WHAT IS BEING ASKED
Reproduce the lines of text in the following records exactly as they appear, covering every record, and omit the pictures from your answer.

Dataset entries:
"""

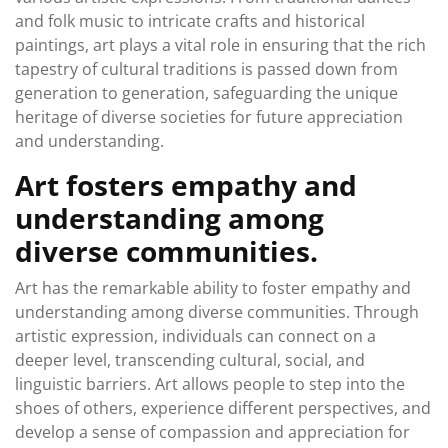
and folk music to intricate crafts and historical
paintings, art plays a vital role in ensuring that the rich
tapestry of cultural traditions is passed down from
generation to generation, safeguarding the unique
heritage of diverse societies for future appreciation
and understanding.
Art fosters empathy and
understanding among
diverse communities.
Art has the remarkable ability to foster empathy and
understanding among diverse communities. Through
artistic expression, individuals can connect on a
deeper level, transcending cultural, social, and
linguistic barriers. Art allows people to step into the
shoes of others, experience different perspectives, and
develop a sense of compassion and appreciation for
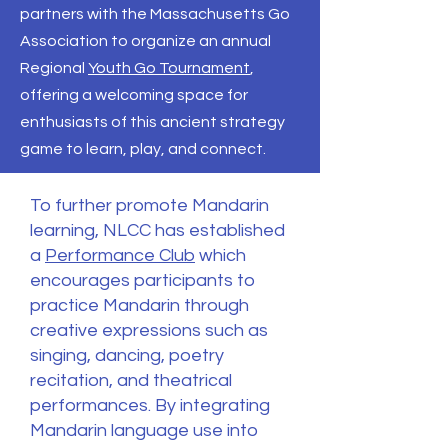
partners with the Massachusetts Go
Association to organize an annual
Regional
Youth Go Tournament
,
offering a welcoming space for
enthusiasts of this ancient strategy
game to learn, play, and connect.
To further promote Mandarin
learning, NLCC has established
a
Performance Club
which
encourages participants to
practice Mandarin through
creative expressions such as
singing, dancing, poetry
recitation, and theatrical
performances. By integrating
Mandarin language use into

"""

PROBLEM SOLUTION
and folk music to intricate crafts and historical
paintings, art plays a vital role in ensuring that the rich
tapestry of cultural traditions is passed down from
generation to generation, safeguarding the unique
heritage of diverse societies for future appreciation
and understanding.
Art fosters empathy and
understanding among
diverse communities.
Art has the remarkable ability to foster empathy and
understanding among diverse communities. Through
artistic expression, individuals can connect on a
deeper level, transcending cultural, social, and
linguistic barriers. Art allows people to step into the
shoes of others, experience different perspectives, and
develop a sense of compassion and appreciation for
partners with the Massachusetts Go
Association to organize an annual
Regional
Youth Go Tournament
,
offering a welcoming space for
enthusiasts of this ancient strategy
game to learn, play, and connect.
To further promote Mandarin
learning, NLCC has established
a
Performance Club
which
encourages participants to
practice Mandarin through
creative expressions such as
singing, dancing, poetry
recitation, and theatrical
performances. By integrating
Mandarin language use into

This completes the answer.